Alexander Komenda

Winning bodies of work

Alexander Komenda’s (b. 1992) work aims to reveal the multi-faceted nature of everyday life: to form a dialogue in a given community with care, tenderness and humility. The complex interweaving relationship between community and environment is a recurring motif in his works. His contemporary documentary approach involves placing his practice somewhere between fact and fiction, whilst retaining classic candid and observational approaches. He explores themes such as psychology, marginalisation, externality, colonisation, and youth – all culminating in observational and performative documentary narratives. For Komenda, the key is engaging dialectically with subjects – dignifying their presence and incorporating their input to shape their stories; maximising their participation in the work.

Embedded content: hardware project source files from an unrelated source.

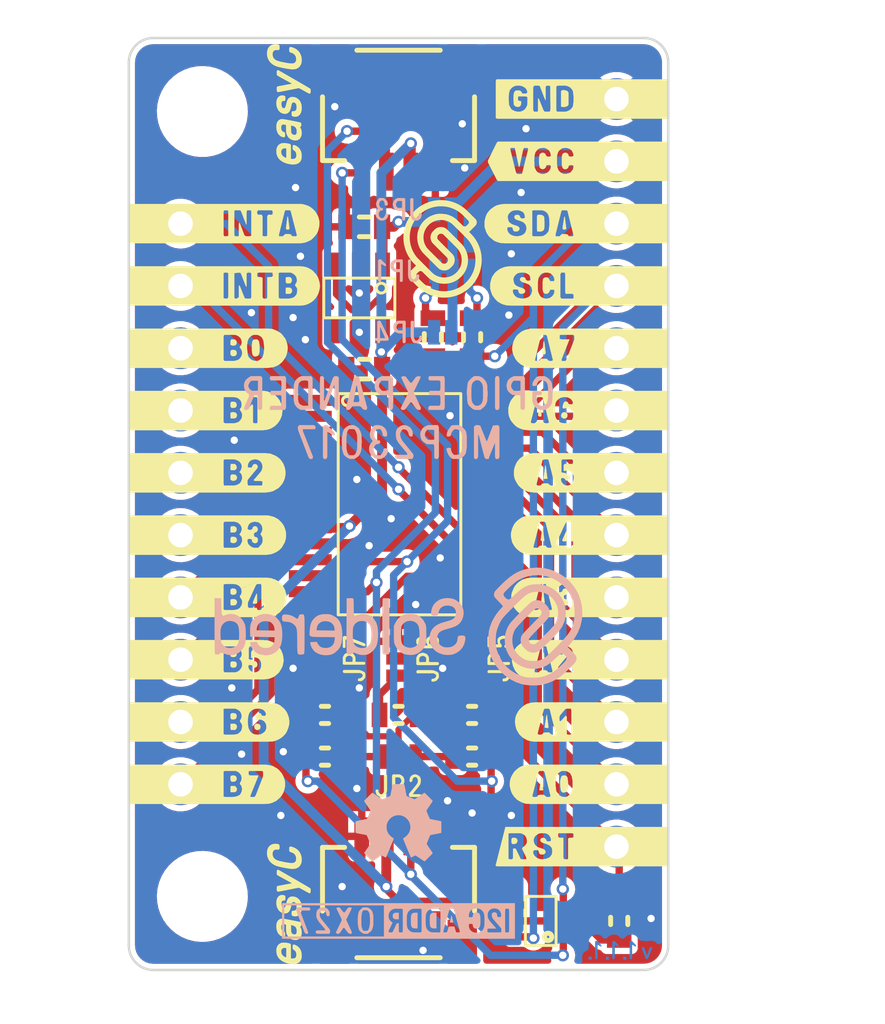
<source format=kicad_pcb>
(kicad_pcb (version 20210623) (generator pcbnew)

  (general
    (thickness 1.6)
  )

  (paper "A4")
  (title_block
    (title "IO expander MCP23017 breakout")
    (date "2021-09-29")
    (rev "V1.1.1.")
    (company "SOLDERED")
    (comment 1 "333007")
  )

  (layers
    (0 "F.Cu" signal)
    (31 "B.Cu" signal)
    (32 "B.Adhes" user "B.Adhesive")
    (33 "F.Adhes" user "F.Adhesive")
    (34 "B.Paste" user)
    (35 "F.Paste" user)
    (36 "B.SilkS" user "B.Silkscreen")
    (37 "F.SilkS" user "F.Silkscreen")
    (38 "B.Mask" user)
    (39 "F.Mask" user)
    (40 "Dwgs.User" user "User.Drawings")
    (41 "Cmts.User" user "User.Comments")
    (42 "Eco1.User" user "User.Eco1")
    (43 "Eco2.User" user "User.Eco2")
    (44 "Edge.Cuts" user)
    (45 "Margin" user)
    (46 "B.CrtYd" user "B.Courtyard")
    (47 "F.CrtYd" user "F.Courtyard")
    (48 "B.Fab" user)
    (49 "F.Fab" user)
    (50 "User.1" user)
    (51 "User.2" user)
    (52 "User.3" user)
    (53 "User.4" user)
    (54 "User.5" user)
    (55 "User.6" user)
    (56 "User.7" user)
    (57 "User.8" user)
    (58 "User.9" user)
  )

  (setup
    (stackup
      (layer "F.SilkS" (type "Top Silk Screen"))
      (layer "F.Paste" (type "Top Solder Paste"))
      (layer "F.Mask" (type "Top Solder Mask") (color "Green") (thickness 0.01))
      (layer "F.Cu" (type "copper") (thickness 0.035))
      (layer "dielectric 1" (type "core") (thickness 1.51) (material "FR4") (epsilon_r 4.5) (loss_tangent 0.02))
      (layer "B.Cu" (type "copper") (thickness 0.035))
      (layer "B.Mask" (type "Bottom Solder Mask") (color "Green") (thickness 0.01))
      (layer "B.Paste" (type "Bottom Solder Paste"))
      (layer "B.SilkS" (type "Bottom Silk Screen"))
      (copper_finish "None")
      (dielectric_constraints no)
    )
    (pad_to_mask_clearance 0)
    (aux_axis_origin 90 140)
    (grid_origin 90 140)
    (pcbplotparams
      (layerselection 0x00010fc_ffffffff)
      (disableapertmacros false)
      (usegerberextensions false)
      (usegerberattributes true)
      (usegerberadvancedattributes true)
      (creategerberjobfile true)
      (svguseinch false)
      (svgprecision 6)
      (excludeedgelayer true)
      (plotframeref false)
      (viasonmask false)
      (mode 1)
      (useauxorigin true)
      (hpglpennumber 1)
      (hpglpenspeed 20)
      (hpglpendiameter 15.000000)
      (dxfpolygonmode true)
      (dxfimperialunits true)
      (dxfusepcbnewfont true)
      (psnegative false)
      (psa4output false)
      (plotreference true)
      (plotvalue true)
      (plotinvisibletext false)
      (sketchpadsonfab false)
      (subtractmaskfromsilk false)
      (outputformat 1)
      (mirror false)
      (drillshape 0)
      (scaleselection 1)
      (outputdirectory "../../INTERNAL/v1.1.1/PCBA/")
    )
  )

  (net 0 "")
  (net 1 "Net-(C3-Pad2)")
  (net 2 "GND")
  (net 3 "3V3")
  (net 4 "SDA_PULL5")
  (net 5 "5V")
  (net 6 "SCL_PULL5")
  (net 7 "SDA_PULL3,3")
  (net 8 "SCL_PULL3,3")
  (net 9 "Net-(JP5-Pad3)")
  (net 10 "A0")
  (net 11 "Net-(JP6-Pad3)")
  (net 12 "A1")
  (net 13 "Net-(JP7-Pad3)")
  (net 14 "A2")
  (net 15 "SDA3,3")
  (net 16 "SCL3,3")
  (net 17 "SCL5")
  (net 18 "SDA5")
  (net 19 "GPB0")
  (net 20 "GPB1")
  (net 21 "GPB2")
  (net 22 "GPB3")
  (net 23 "GPB4")
  (net 24 "GPB5")
  (net 25 "GPB6")
  (net 26 "GPB7")
  (net 27 "INTA")
  (net 28 "INTB")
  (net 29 "~{RESET}")
  (net 30 "GPA0")
  (net 31 "GPA1")
  (net 32 "GPA2")
  (net 33 "GPA3")
  (net 34 "GPA4")
  (net 35 "GPA5")
  (net 36 "GPA6")
  (net 37 "GPA7")
  (net 38 "unconnected-(U1-Pad14)")
  (net 39 "unconnected-(U1-Pad11)")
  (net 40 "unconnected-(U3-Pad4)")

  (footprint "e-radionica.com footprinti:easyC-connector" (layer "F.Cu") (at 101 105.3))

  (footprint "buzzardLabel" (layer "F.Cu") (at 112.4 112.11))

  (footprint "Soldered Graphics:Logo-Back-SolderedFULL-15mm" (layer "F.Cu") (at 101 126))

  (footprint "e-radionica.com footprinti:0603R" (layer "F.Cu") (at 98 129.6))

  (footprint "e-radionica.com footprinti:0603C" (layer "F.Cu") (at 99.6 115.5))

  (footprint "e-radionica.com footprinti:SOT-363" (layer "F.Cu") (at 106.8 138 180))

  (footprint "buzzardLabel" (layer "F.Cu") (at 112.4 114.65))

  (footprint "e-radionica.com footprinti:FIDUCIAL_23" (layer "F.Cu") (at 101 104.2))

  (footprint "e-radionica.com footprinti:easyC-connector" (layer "F.Cu") (at 101 136.7 180))

  (footprint "buzzardLabel" (layer "F.Cu") (at 112.4 134.97))

  (footprint "buzzardLabel" (layer "F.Cu") (at 112.4 119.73))

  (footprint "e-radionica.com footprinti:SOT-23-5" (layer "F.Cu") (at 99.4 112.6 -90))

  (footprint "Soldered Graphics:Logo-Back-OSH-3.5mm" (layer "F.Cu") (at 101 134))

  (footprint "e-radionica.com footprinti:0603R" (layer "F.Cu") (at 98 131.3 180))

  (footprint "buzzardLabel" (layer "F.Cu") (at 112.4 124.81))

  (footprint "e-radionica.com footprinti:0603R" (layer "F.Cu") (at 104 129.6 180))

  (footprint "Soldered Graphics:Logo-Front-easyC-5mm" (layer "F.Cu") (at 96.5 104.7 90))

  (footprint "e-radionica.com footprinti:0603R" (layer "F.Cu") (at 102.4 114.2 -90))

  (footprint "buzzardLabel" (layer "F.Cu") (at 112.4 129.89))

  (footprint "buzzardLabel" (layer "F.Cu") (at 99.2 127.3 90))

  (footprint "buzzardLabel" (layer "F.Cu") (at 112.4 117.19))

  (footprint "e-radionica.com footprinti:SMD_JUMPER_3_PAD_TRACE" (layer "F.Cu") (at 101 131.3 180))

  (footprint "e-radionica.com footprinti:0603R" (layer "F.Cu") (at 110 138 -90))

  (footprint "buzzardLabel" (layer "F.Cu") (at 102.2 127.3 90))

  (footprint "e-radionica.com footprinti:SMD_JUMPER_3_PAD_CONNECTED_RIGHT" (layer "F.Cu") (at 104 127.3 -90))

  (footprint "buzzardLabel" (layer "F.Cu") (at 112.4 122.27))

  (footprint "buzzardLabel" (layer "F.Cu") (at 112.4 107.03))

  (footprint "buzzardLabel" (layer "F.Cu") (at 89.6 127.35))

  (footprint "buzzardLabel" (layer "F.Cu") (at 101 132.5))

  (footprint "buzzardLabel" (layer "F.Cu") (at 89.6 119.73))

  (footprint "buzzardLabel" (layer "F.Cu") (at 112.4 109.57))

  (footprint "buzzardLabel" (layer "F.Cu") (at 89.6 114.65))

  (footprint "Soldered Graphics:Logo-Front-easyC-5mm" (layer "F.Cu") (at 96.5 137.3 90))

  (footprint "e-radionica.com footprinti:HOLE_3.2mm" (layer "F.Cu") (at 93 105))

  (footprint "buzzardLabel" (layer "F.Cu") (at 105.1 127.3 90))

  (footprint "buzzardLabel" (layer "F.Cu")
    (tedit 0) (tstamp a6e61908-5308-4049-80b5-062980d2232e)
    (at 89.6 129.89)
    (attr board_only exclude_from_pos_files exclude_from_bom)
    (fp_text reference "" (at 0 0) (layer "F.SilkS")
      (effects (font (size 1.27 1.27) (thickness 0.15)))
      (tstamp f13731f9-9bf2-4326-8f0d-339c17d95740)
    )
    (fp_text value "" (at 0 0) (layer "F.SilkS")
      (effects (font (size 1.27 1.27) (thickness 0.15)))
      (tstamp 4668026c-bec3-448c-8852-d01ced109df4)
    )
    (fp_poly (pts (xy 4.59 -
... [568828 chars truncated]
</source>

This approach is equally if not more important off-camera, to engage whole-heartedly and help establish a dignified sense of rapport. Much of his interest lies in topical issues, largely geopolitically rooted, intersecting with historical, mythological, and philosophical themes; and how they are manifested in the quotidian.

Jove’s Palace examines the nuances between the day-to-day, history, and geopolitics in relation to the inhabitants’ relationship to the surrounding, polluted landscape. Mailuu-Suu, a once secret ‘atomgrad’ municipality code named ‘Mailbox 200’, located in Kyrgyzstan, was a central mining hub that was part of the Soviet atomic program, where uranium ore mining took place between 1946 and 1968. Consequently, a total of 23 toxic tailings were disposed of, some located in areas vulnerable to erosion that were near the river and in areas of unstable tectonic activity. This threatened both the community and the populous Fergana Valley downriver. Moreover, uranium extracted from Mailuu-Suu was reportedly utilised for the creation of the first atomic bomb for the Soviet nuclear program. In the series, the Soviet Union is not singled out as the villain, but a light is shone on its imperial manifestations and exploitative institutional mechanisms to draw attention to its ubiquitous pattern that remains widespread in our world.